The ruling, which took judges less than 20 minutes to decide, is in response to a group of students suing the school over its trans-inclusive policy.

A federal appeals court has ruled in favor of a Pennsylvania school district's policy allowing transgender students to use the locker rooms and bathrooms matching their gender identity.

It took about 15 minutes on Thursday for the three-judge panel of the U.S. Court of Appeals for the Third Circuit in Philadelphia to unanimously reject arguments by the conservative legal group Alliance Defending Freedom, which represented the six students. They sued the Boyertown Area School District last year, claiming their rights to privacy were being violated due to its trans-inclusive policy.

Circuit Judge Theodore McKee gave the panel, which also includes Judges Patty Shwartz and Richard Lowell Nygaard, just 30 minutes to deliberate, as the school's graduation day is fast approaching. Decisions usually taking weeks or months to come in, making the move quite unusual.

Summarizing the panel's ruling from the bench, McKee said the plaintiffs had failed to prove the policy infringed upon those rights or caused them irreparable harm. The panel also determined they would be unlikely to be successful in a full trial.

“The court is joining a growing consensus of courts that recognize the inclusion and common humanity of transgender students,” said Ria Mar, an attorney with the American Civil Liberties Union of Pennsylvania who argued for the district's policy, The Morning Call reports.

"Changing clothes in front of students and classmates of any gender can be uncomfortable," added Mar. "I think, we were all adolescents once and we all get that. But the solution to that is exactly what the school has done here, which is to make private arrangements available to all students, not to banish transgender students and to send a message that who they are is unacceptable."

Aidan DeStefano, a recent Boyertown graduate who is transgender, said he was speechless after hearing the ruling.

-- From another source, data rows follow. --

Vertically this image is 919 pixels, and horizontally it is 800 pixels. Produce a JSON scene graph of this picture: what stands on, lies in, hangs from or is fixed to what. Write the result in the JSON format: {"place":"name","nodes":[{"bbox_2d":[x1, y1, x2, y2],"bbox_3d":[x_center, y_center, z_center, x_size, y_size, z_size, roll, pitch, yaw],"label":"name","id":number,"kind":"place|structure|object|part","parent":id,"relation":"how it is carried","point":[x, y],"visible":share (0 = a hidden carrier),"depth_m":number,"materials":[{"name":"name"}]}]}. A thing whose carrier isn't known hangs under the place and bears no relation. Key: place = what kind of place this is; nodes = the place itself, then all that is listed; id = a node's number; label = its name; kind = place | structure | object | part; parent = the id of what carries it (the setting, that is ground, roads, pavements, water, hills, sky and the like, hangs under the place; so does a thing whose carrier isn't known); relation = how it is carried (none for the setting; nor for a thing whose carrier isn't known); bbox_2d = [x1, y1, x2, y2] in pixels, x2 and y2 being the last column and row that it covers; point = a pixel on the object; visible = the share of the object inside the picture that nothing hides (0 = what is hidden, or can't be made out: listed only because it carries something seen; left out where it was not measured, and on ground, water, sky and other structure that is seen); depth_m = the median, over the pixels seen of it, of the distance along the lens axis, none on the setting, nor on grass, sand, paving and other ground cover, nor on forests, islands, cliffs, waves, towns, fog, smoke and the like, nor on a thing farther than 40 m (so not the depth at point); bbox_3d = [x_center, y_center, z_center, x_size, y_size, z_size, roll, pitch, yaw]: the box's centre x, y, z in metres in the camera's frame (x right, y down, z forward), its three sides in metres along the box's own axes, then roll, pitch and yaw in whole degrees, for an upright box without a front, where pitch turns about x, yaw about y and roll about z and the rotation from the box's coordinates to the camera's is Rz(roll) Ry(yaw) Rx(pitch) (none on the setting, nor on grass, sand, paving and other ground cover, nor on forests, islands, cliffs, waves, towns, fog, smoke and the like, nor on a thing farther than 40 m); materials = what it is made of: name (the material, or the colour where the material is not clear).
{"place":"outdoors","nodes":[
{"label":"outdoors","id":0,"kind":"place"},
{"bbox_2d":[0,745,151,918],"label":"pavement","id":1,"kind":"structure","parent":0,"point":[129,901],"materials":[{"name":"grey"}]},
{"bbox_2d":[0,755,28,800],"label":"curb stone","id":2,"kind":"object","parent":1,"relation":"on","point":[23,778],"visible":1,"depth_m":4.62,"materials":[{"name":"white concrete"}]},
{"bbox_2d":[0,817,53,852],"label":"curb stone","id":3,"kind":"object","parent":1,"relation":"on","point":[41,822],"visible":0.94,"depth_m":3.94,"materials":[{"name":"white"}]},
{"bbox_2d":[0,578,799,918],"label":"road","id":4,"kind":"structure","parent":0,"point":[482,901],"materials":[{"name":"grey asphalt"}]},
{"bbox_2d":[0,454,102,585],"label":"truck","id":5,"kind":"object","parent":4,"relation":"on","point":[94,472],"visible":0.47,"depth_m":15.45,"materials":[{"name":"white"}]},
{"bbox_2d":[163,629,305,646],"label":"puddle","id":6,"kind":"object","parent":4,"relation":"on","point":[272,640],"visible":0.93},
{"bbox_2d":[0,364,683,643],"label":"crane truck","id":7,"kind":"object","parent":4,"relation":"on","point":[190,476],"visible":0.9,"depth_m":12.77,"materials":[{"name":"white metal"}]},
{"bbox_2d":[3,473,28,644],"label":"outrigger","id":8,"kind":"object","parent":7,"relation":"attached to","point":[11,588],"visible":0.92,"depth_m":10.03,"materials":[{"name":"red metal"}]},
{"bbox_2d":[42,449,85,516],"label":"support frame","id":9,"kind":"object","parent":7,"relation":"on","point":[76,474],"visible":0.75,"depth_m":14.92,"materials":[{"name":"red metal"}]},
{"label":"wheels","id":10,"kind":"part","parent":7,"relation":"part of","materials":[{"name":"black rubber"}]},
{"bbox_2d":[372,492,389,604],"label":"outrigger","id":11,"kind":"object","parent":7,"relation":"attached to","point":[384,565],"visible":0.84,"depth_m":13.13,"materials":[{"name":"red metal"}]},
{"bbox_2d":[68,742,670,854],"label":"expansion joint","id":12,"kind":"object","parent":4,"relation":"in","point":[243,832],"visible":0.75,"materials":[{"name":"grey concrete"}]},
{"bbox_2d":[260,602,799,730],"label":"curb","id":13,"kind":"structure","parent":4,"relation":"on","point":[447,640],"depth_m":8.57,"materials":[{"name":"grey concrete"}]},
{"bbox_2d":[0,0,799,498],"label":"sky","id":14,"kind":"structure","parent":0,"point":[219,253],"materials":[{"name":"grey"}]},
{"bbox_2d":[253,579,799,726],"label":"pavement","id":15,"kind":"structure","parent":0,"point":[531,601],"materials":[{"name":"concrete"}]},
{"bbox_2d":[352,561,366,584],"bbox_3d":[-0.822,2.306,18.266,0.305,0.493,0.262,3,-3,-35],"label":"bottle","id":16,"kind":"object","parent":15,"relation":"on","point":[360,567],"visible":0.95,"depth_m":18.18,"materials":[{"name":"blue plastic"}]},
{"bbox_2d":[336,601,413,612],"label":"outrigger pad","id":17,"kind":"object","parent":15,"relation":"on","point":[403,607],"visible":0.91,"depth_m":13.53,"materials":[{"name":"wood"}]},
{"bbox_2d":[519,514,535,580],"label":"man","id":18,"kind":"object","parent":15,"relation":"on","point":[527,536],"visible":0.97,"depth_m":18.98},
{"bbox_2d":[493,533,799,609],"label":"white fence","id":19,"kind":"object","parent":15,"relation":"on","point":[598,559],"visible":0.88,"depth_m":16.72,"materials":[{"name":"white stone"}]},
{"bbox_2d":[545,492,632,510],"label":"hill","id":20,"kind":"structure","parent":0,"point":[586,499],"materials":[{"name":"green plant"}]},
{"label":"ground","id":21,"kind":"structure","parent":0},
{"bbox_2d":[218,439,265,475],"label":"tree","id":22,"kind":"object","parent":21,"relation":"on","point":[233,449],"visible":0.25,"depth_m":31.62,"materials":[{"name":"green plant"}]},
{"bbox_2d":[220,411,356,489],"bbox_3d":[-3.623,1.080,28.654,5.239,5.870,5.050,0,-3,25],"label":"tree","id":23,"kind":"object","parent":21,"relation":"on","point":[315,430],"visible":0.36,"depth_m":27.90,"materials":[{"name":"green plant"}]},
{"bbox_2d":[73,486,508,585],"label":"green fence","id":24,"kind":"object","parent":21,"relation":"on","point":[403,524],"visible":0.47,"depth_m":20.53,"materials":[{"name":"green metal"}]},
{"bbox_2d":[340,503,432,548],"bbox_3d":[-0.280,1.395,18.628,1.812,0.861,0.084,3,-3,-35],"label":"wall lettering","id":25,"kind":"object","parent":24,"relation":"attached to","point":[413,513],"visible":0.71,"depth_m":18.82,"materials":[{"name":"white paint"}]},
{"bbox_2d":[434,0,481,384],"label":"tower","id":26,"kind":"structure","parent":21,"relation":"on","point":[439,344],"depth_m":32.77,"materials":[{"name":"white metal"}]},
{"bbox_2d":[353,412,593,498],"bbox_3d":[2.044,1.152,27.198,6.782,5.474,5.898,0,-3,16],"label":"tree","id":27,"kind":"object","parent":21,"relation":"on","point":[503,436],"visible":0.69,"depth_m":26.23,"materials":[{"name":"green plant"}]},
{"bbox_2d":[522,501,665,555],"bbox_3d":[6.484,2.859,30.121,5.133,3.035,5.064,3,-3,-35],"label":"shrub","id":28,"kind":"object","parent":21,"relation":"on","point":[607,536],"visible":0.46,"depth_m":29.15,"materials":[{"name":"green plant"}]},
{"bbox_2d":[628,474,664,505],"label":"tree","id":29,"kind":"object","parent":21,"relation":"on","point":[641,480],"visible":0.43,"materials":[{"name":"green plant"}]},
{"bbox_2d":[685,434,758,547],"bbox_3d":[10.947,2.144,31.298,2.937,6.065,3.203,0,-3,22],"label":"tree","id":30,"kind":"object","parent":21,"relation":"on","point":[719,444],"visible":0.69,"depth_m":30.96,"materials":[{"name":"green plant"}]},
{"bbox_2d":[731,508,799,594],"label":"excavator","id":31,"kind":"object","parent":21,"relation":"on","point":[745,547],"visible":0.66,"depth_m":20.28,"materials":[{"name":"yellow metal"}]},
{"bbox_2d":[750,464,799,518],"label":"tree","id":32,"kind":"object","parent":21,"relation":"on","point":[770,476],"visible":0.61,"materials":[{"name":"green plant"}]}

He was a senior at the school when it implemented the new policy in 2016.

"Until they step into my body, they have no idea what they’re talking about," he said of the students who objected to that policy, but noted that most of his classmates had been supportive.

“All we’re asking for here is a return to the status quo,” Alliance Defending Freedom attorney Randall Wenger said repeatedly in court. McKee said an opponent of racially integrated schools could have made that same argument at one time, drawing an audible gasp from some members of the gallery.

“The high school obviously thought there were some real problems that needed addressing,” McKee added.

The Alliance Defending Freedom said it plans to petition the court to rehear their appeal before a larger panel of judges.

The decision follows another ruling this week by a federal court in Virginia that found in favor of transgender student Gavin Grimm in his case against a school district's policy against allowing students to use facilities matching their gender identity.

His case had been appealed to the U.S. Supreme Court, which sent it back down to the lower courts after the Trump administration rescinded an Obama-era directive to public schools instructing them to honor trans students' right to use those facilities.